Constituer une réserve

Face à cette situation, les établissements de l’aide sociale à l’enfance, très critiqués depuis un documentaire édifiant en janvier 2019, tiennent à souligner le professionnalisme de la plupart des intervenants : « A chaque épisode exceptionnel, il y a une vraie solidarité et engagement des personnels. » explique Marie Laure de Guardia, présidente du GEPSO.  Une responsable de centre insiste : « On tient à ce que l’accueil et le confinement des enfants en internat soit serein, digne, stimulant et garantisse leur sécurité. » « On n’envisage pas aujourd’hui de renvoyer les enfants dans leurs familles. Dans des situations exceptionnelles, quand un enfant devait rentrer dans les semaines à venir, on pourra le faire s’il n’y a aucun danger à domicile. Mais en aucun autre cas. » ajoute Jean-Pierre Stellittano.

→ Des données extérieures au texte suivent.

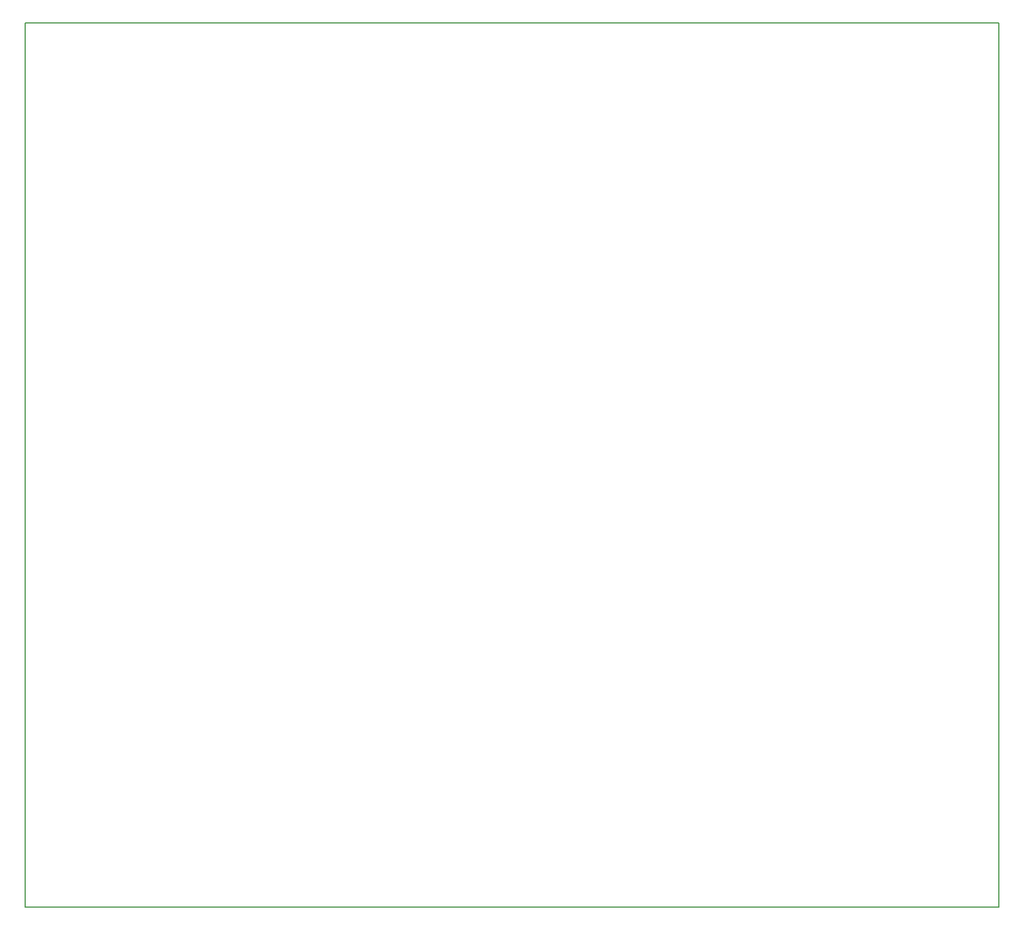
<source format=gm1>
G04 #@! TF.GenerationSoftware,KiCad,Pcbnew,8.0.1*
G04 #@! TF.CreationDate,2024-05-29T20:25:03-07:00*
G04 #@! TF.ProjectId,8-Bit-Computer,382d4269-742d-4436-9f6d-70757465722e,rev?*
G04 #@! TF.SameCoordinates,Original*
G04 #@! TF.FileFunction,Profile,NP*
%FSLAX46Y46*%
G04 Gerber Fmt 4.6, Leading zero omitted, Abs format (unit mm)*
G04 Created by KiCad (PCBNEW 8.0.1) date 2024-05-29 20:25:03*
%MOMM*%
%LPD*%
G01*
G04 APERTURE LIST*
G04 #@! TA.AperFunction,Profile*
%ADD10C,0.200000*%
G04 #@! TD*
G04 APERTURE END LIST*
D10*
X27500000Y-35000000D02*
X175000000Y-35000000D01*
X175000000Y-169000000D01*
X27500000Y-169000000D01*
X27500000Y-35000000D01*
M02*

</source>
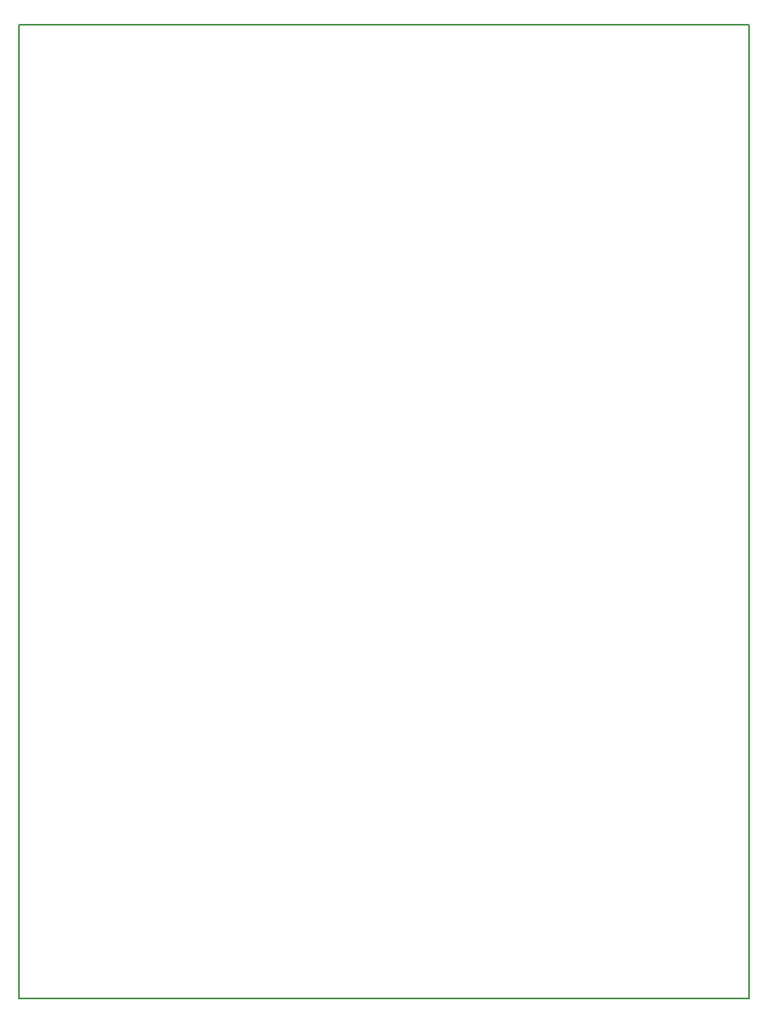
<source format=gbr>
G04 PROTEUS GERBER X2 FILE*
%TF.GenerationSoftware,Labcenter,Proteus,8.7-SP3-Build25561*%
%TF.CreationDate,2018-12-01T16:26:02+00:00*%
%TF.FileFunction,NonPlated,0,2,NPTH*%
%TF.FilePolarity,Positive*%
%TF.Part,Single*%
%TF.SameCoordinates,{6994f0fc-588b-4978-b2a0-abdd5f5918e5}*%
%FSLAX45Y45*%
%MOMM*%
G01*
%TA.AperFunction,Profile*%
%ADD22C,0.203200*%
%TD.AperFunction*%
D22*
X-3750000Y-5000000D02*
X+3750000Y-5000000D01*
X+3750000Y+5000000D01*
X-3750000Y+5000000D01*
X-3750000Y-5000000D01*
M02*

</source>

Mais pour continuer à s’occuper correctement de ces enfants vulnérables, tous demandent la constitution d’une réserve de personnels pour remplacer les encadrants malades ou bloqués chez eux.  « Il y a des professionnels dans des établissements médico-sociaux qui ont moins de travail : au moins les redéployer est une priorité. » Les propositions fleurissent : constituer une réserve avec les personnels des PMI, les ATSEM, le personnel des crèches, les intervenants en périscolaire pour qu’ils puissent venir en appui à la protection de l’enfance. Les départements aussi disposent d’éducateurs et d’équipes de travailleurs sociaux… « Au moins avoir un listing de volontaires informés qui peuvent être mis à contribution serait un début » conclut une intervenante.

Une meilleure coordination ARS, département et État

Tous soulignent enfin les difficultés de coordination auxquelles ils font face et la disparité des réponses selon les départements (qui ont la responsabilité de la protection de l’enfance), certains très actifs, d’autres aux abonnés absents. « La collaboration étroite et systématique entre ARS et Conseils départementaux est essentielle à la réussite d’une organisation coordonnée entre les établissements, dans l’intérêt des usagers » soulignaient-ils lundi dans un communiqué. Alors que le confinement se fait bien plus drastique aujourd’hui, tous réclament une organisation pour définir un cadre d’intervention pour les éventuels volontaires : « il faut qu’ils sachent à qui s’adresser : à l’ARS ? au département ? ». « Le secrétariat d’État est actif et travaille bien » estime le GEPSO « mais est-il entendu ? ». Tous constatent actuellement un flou dans l’organisation : « les directives sont assez peu claires, l’aspect opérationnel doit être plus piloté. » L’enjeu est bien d’accueillir les enfants en groupes suffisamment petits pour éviter le brassage et la contagion. Le GEPSO insiste « Nous sommes mobilisés pour limiter la propagation du virus et pour aider à l’effort de tous les soignants qui luttent contre la maladie ».